What do you love about your job?

Did the word “love” in this question make you raise an eyebrow, cough nervously, or think about moving on to the next article? These questions are going to get increasingly personal as the pages turn, and you’re going to have to make a decision about whether or not you’re going to stay with them. Being a leader requires that you go to a deeper level instead of staying on the surface. Oh, you can manage by skimming the top of issues, emotions, and people, but you can’t lead from there.

Leadership requires thinking about and acting on things that occur beneath the surface. It requires that you care enough to confront. People who have heard me talk about teams have heard me say, “Hate is not the opposite of love. Apathy is.” Leaders can’t be apathetic. So we need to talk about love, enthusiasm, fun, and meaning. Can you handle that?

What do you love about your job? I hope it doesn’t take too long for you to answer. It’s easy for leaders to get so caught up in all the important things they’re supposed to do that they forget the things that brought them to their profession in the first place. I remember when my Aunt Elsie, who became a nurse during World War II, realized that she wasn’t happy being a nurse because nurses no longer spent much time with patients. Her first impulse was to quit nursing since the part of the job she loved the most no longer occupied most of her time, but she came to understand that, by changing the kind of nursing she was doing, she could do more of what she loved. She left the hospital setting and became a visiting nurse. She devoted the rest of her nursing career to direct patient care.

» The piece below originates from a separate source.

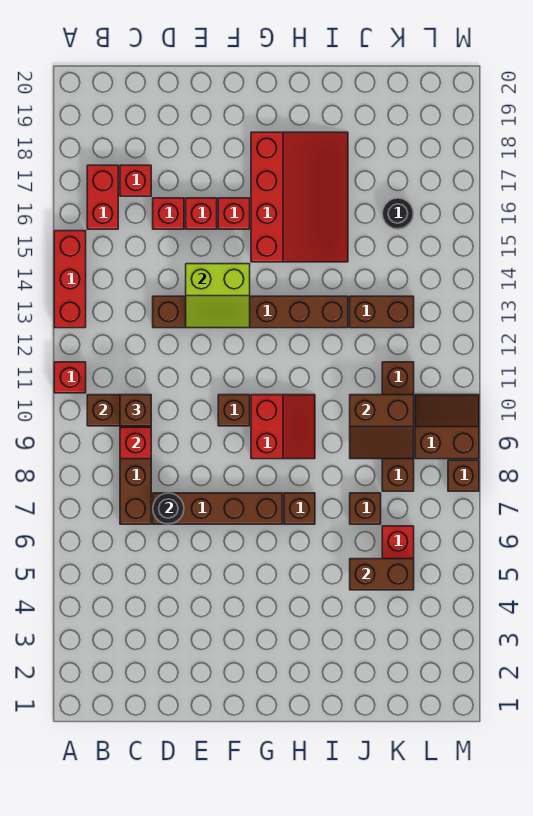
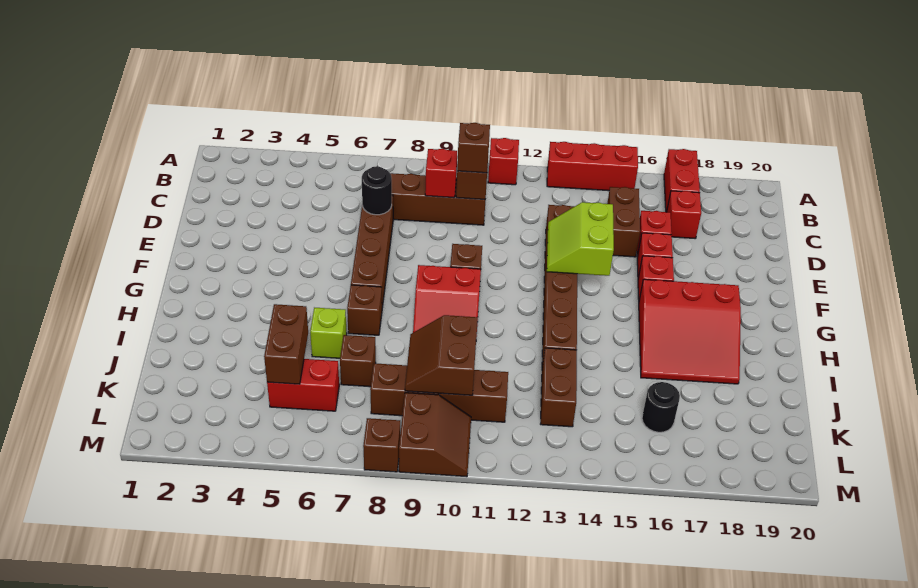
red 1x2 brick [87,165,118,229] -> red 1x2 brick turned to [664,149,700,212]
none -> brown 1x2 brick [607,187,640,257]
red 3x4 slope [251,132,348,262] -> red 3x3 slope [639,279,741,384]
none -> lime 1x1 brick [310,308,347,358]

So let me ask the question again. What is the part of your job that you love? The part you would do if they paid you or not? What are the ways you can work more of those activities into your schedule?

Just one other thought. What about loving the things you have to do? There is a great greeting card that says, “In order to love what you do, don’t do what you love, love what you do.” Pretend I’ve just sent you that card. Hold it in your hands, stare at it for a while, and ponder the message. Just some more food for thought.